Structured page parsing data

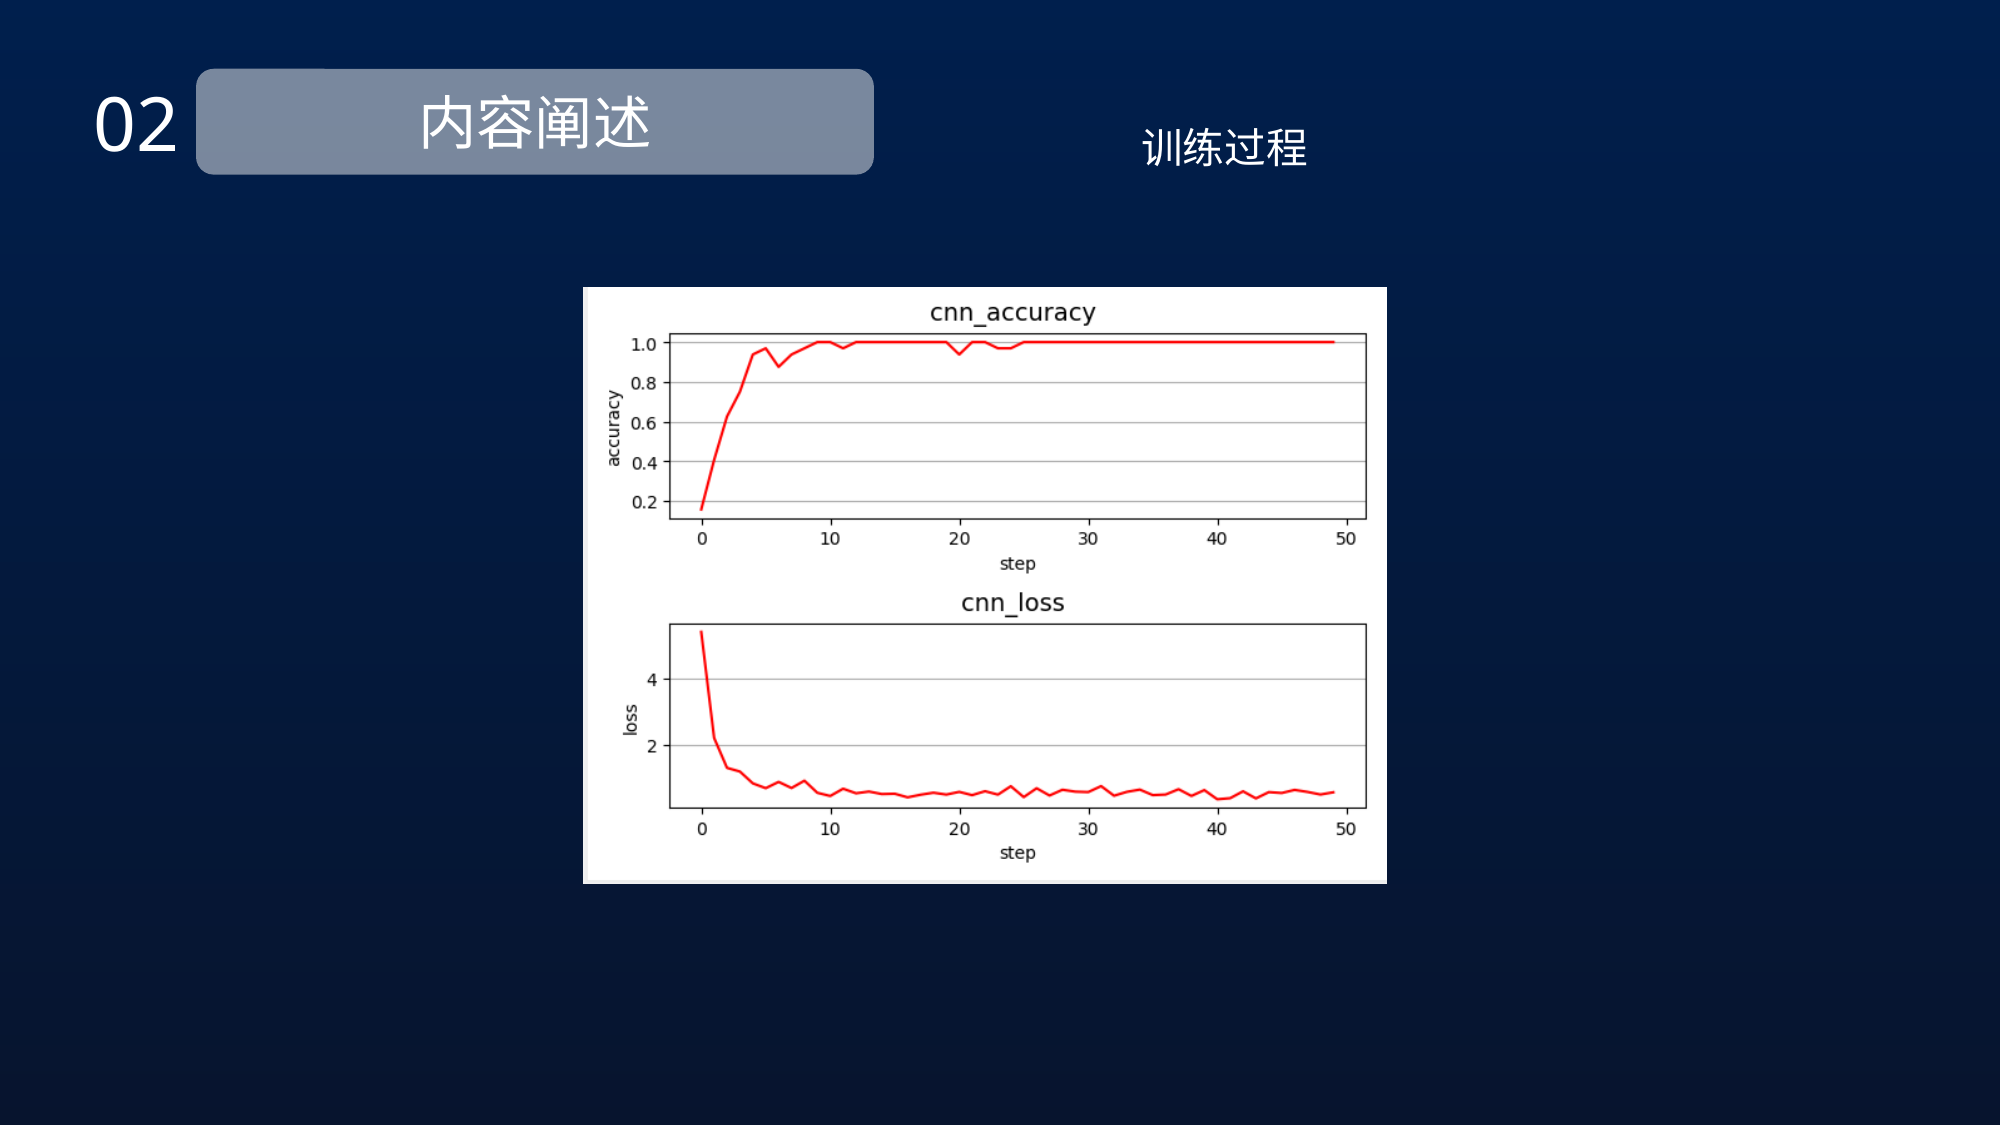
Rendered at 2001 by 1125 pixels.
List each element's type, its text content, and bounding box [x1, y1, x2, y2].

picture [583, 287, 1387, 884]
text_box 02 [79, 68, 195, 174]
text_box 内容阐述 [195, 67, 875, 176]
text_box 训练过程 [1030, 118, 1419, 176]
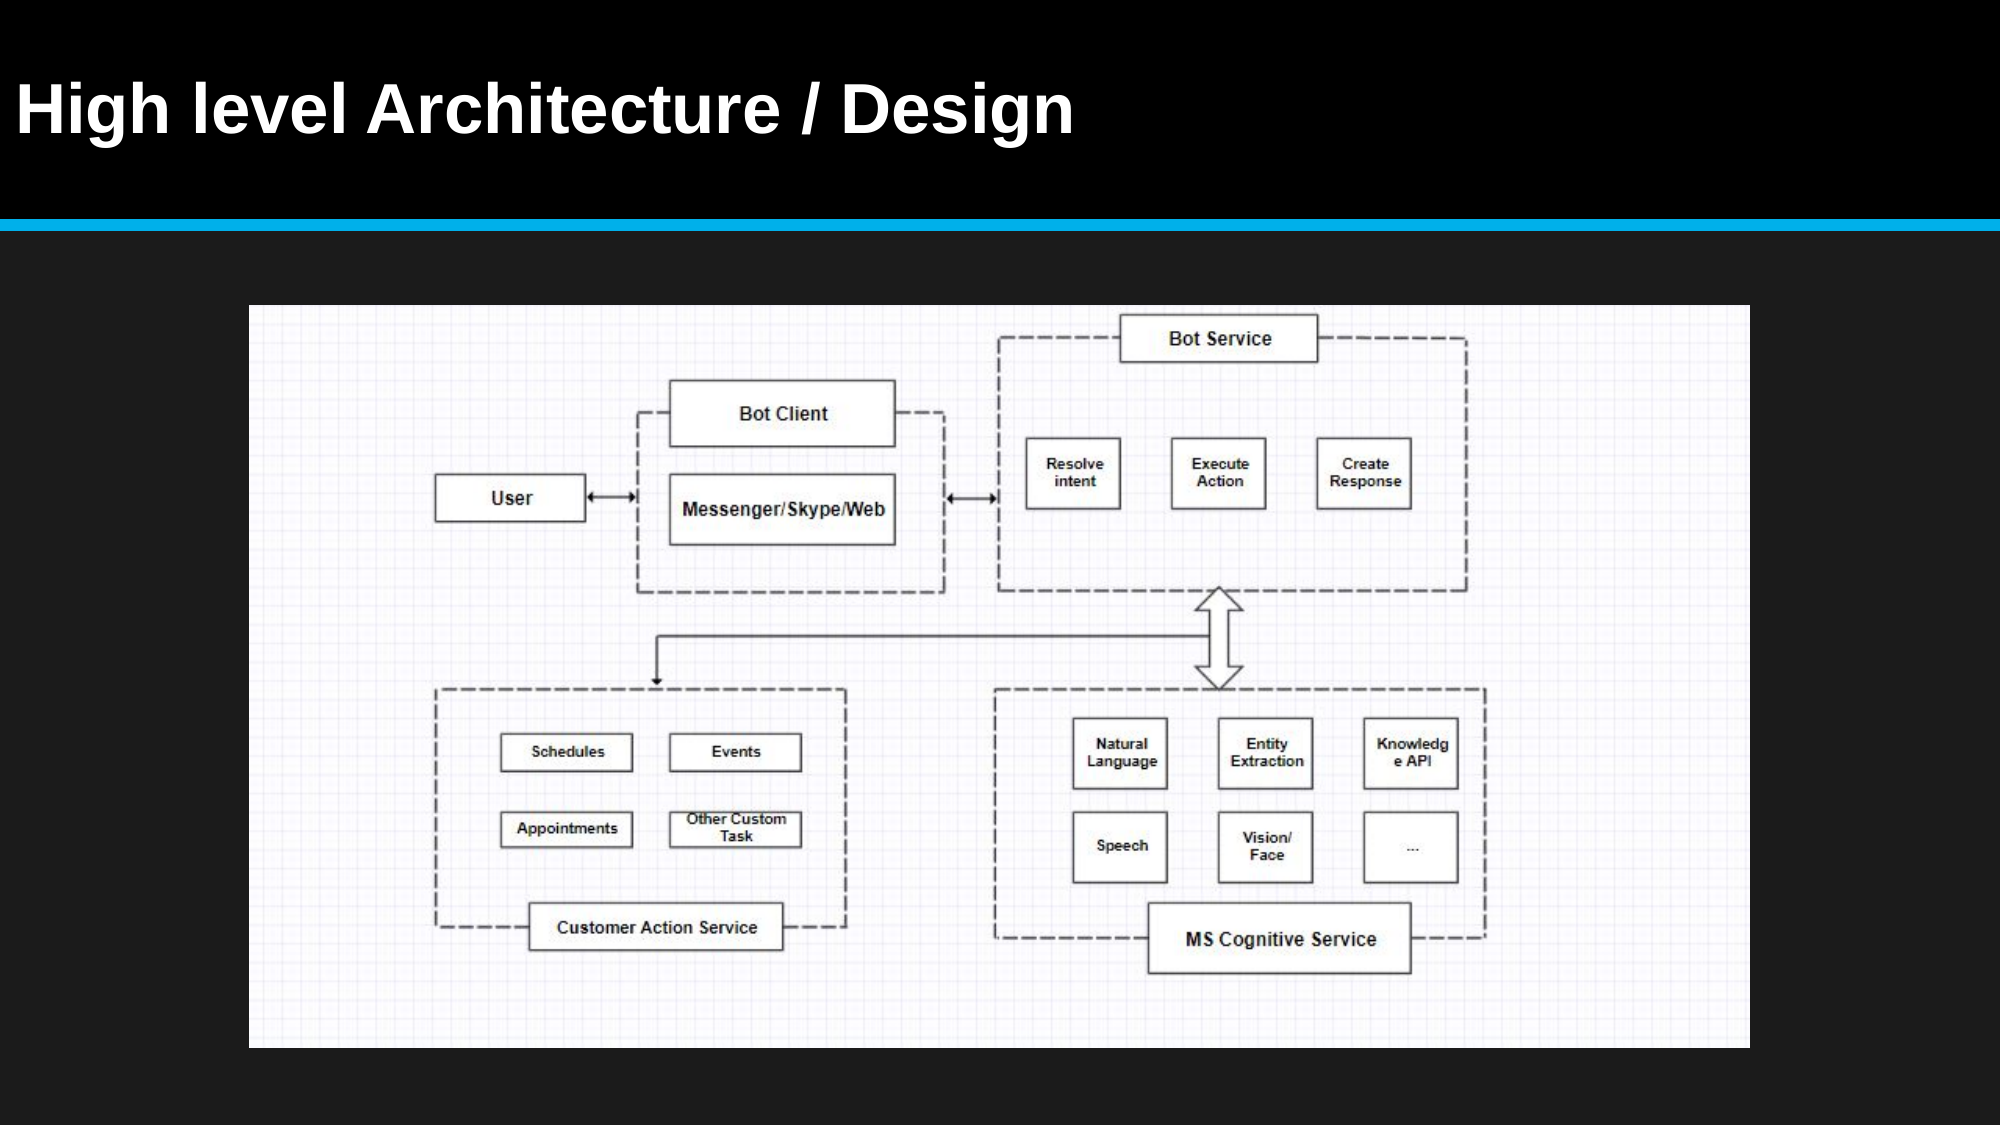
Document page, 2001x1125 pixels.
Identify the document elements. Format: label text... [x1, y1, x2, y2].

title High level Architecture / Design [0, 20, 1825, 201]
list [249, 305, 1750, 1048]
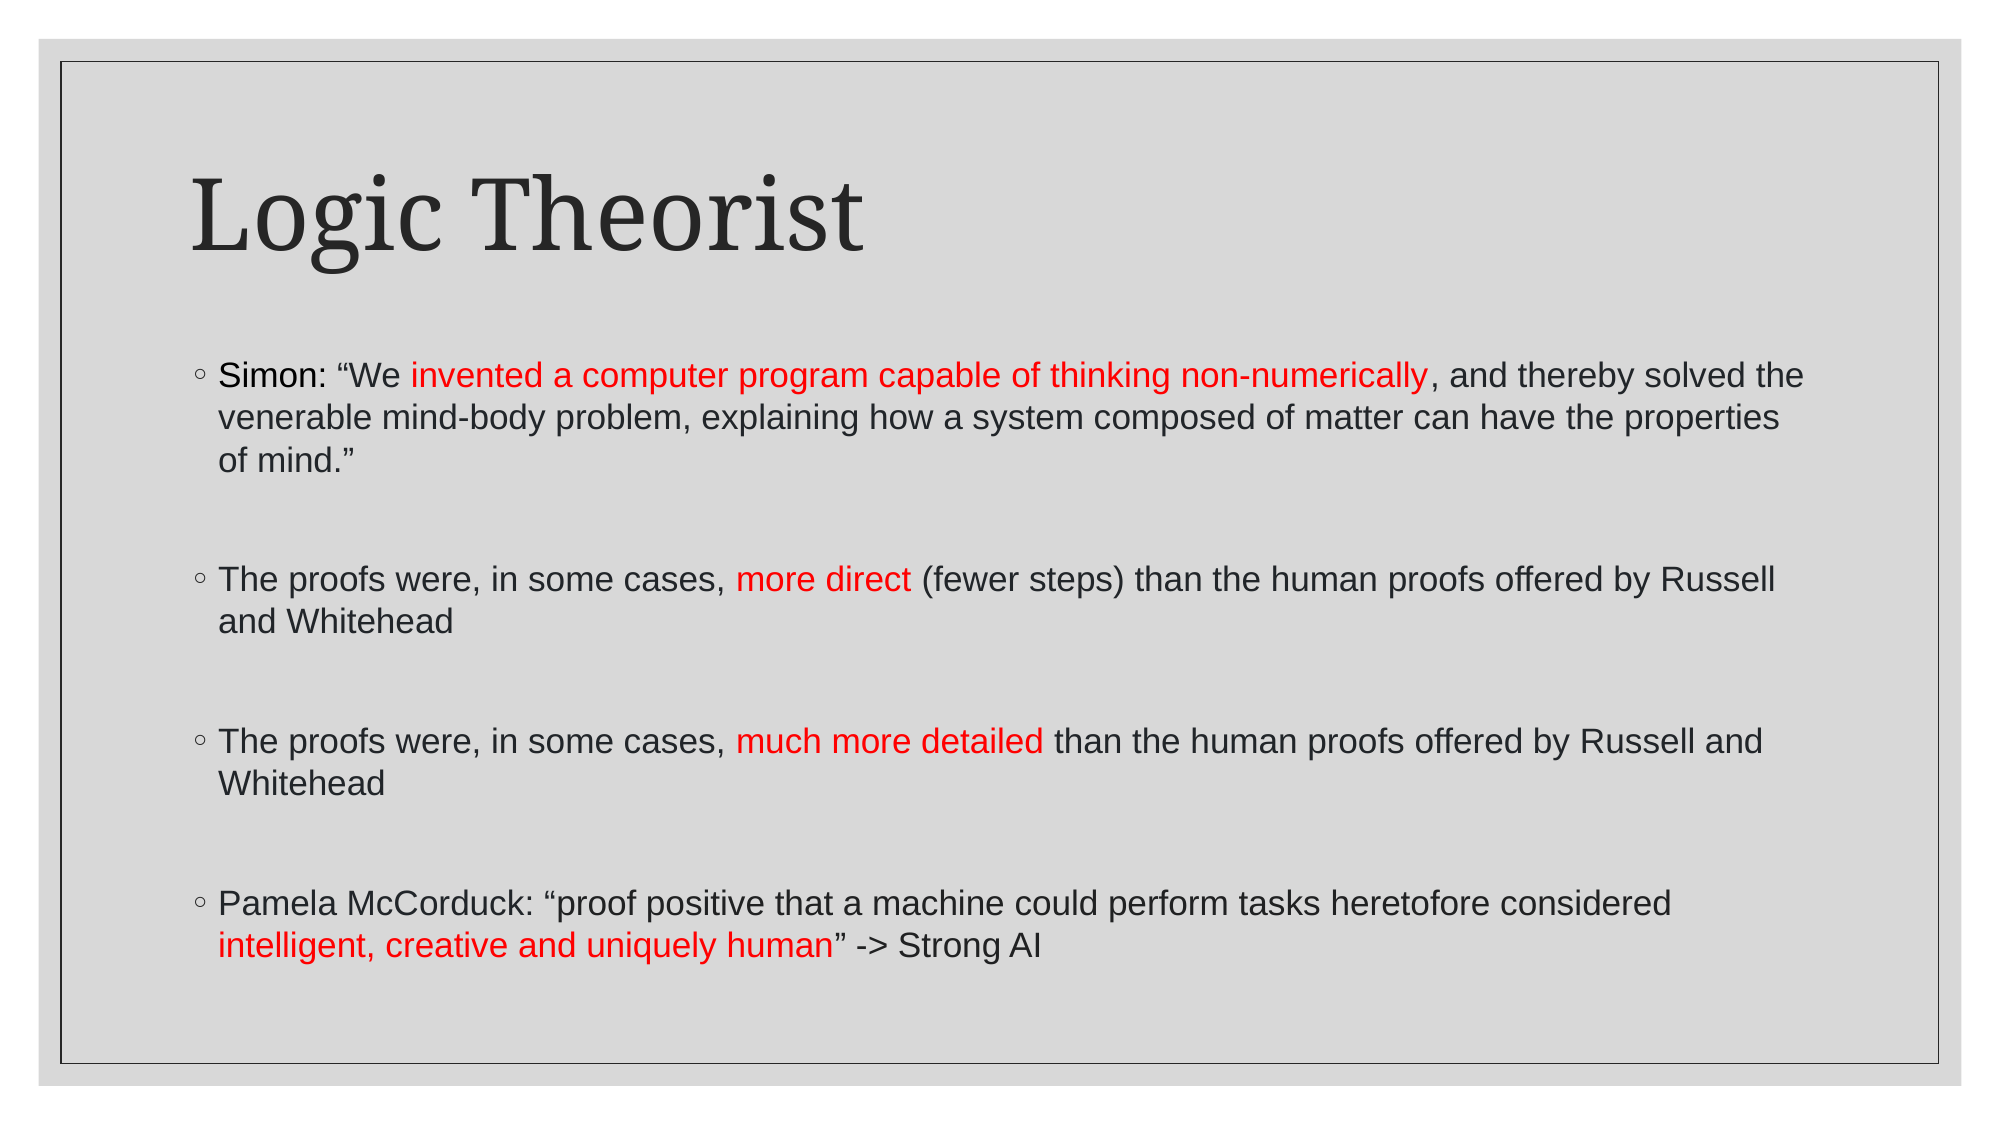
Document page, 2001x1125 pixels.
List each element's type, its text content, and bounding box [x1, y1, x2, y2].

* **TASK STATEMENT**
The answer must be the full set of records, repeated exactly, with no pictures.

* **RESULT**
Rendered at 2001 by 1125 pixels.
List each element's type, its text content, and bounding box [x1, y1, x2, y2].

picture [583, 287, 1387, 884]
text_box 02 [79, 68, 195, 174]
text_box 内容阐述 [195, 67, 875, 176]
text_box 训练过程 [1030, 118, 1419, 176]
Document page, 2001x1125 pixels.
Identify the document elements. Format: label text... [x1, y1, x2, y2].

title High level Architecture / Design [0, 20, 1825, 201]
list [249, 305, 1750, 1048]
Document page, 2001x1125 pixels.
List each element's type, its text content, and bounding box [x1, y1, x2, y2].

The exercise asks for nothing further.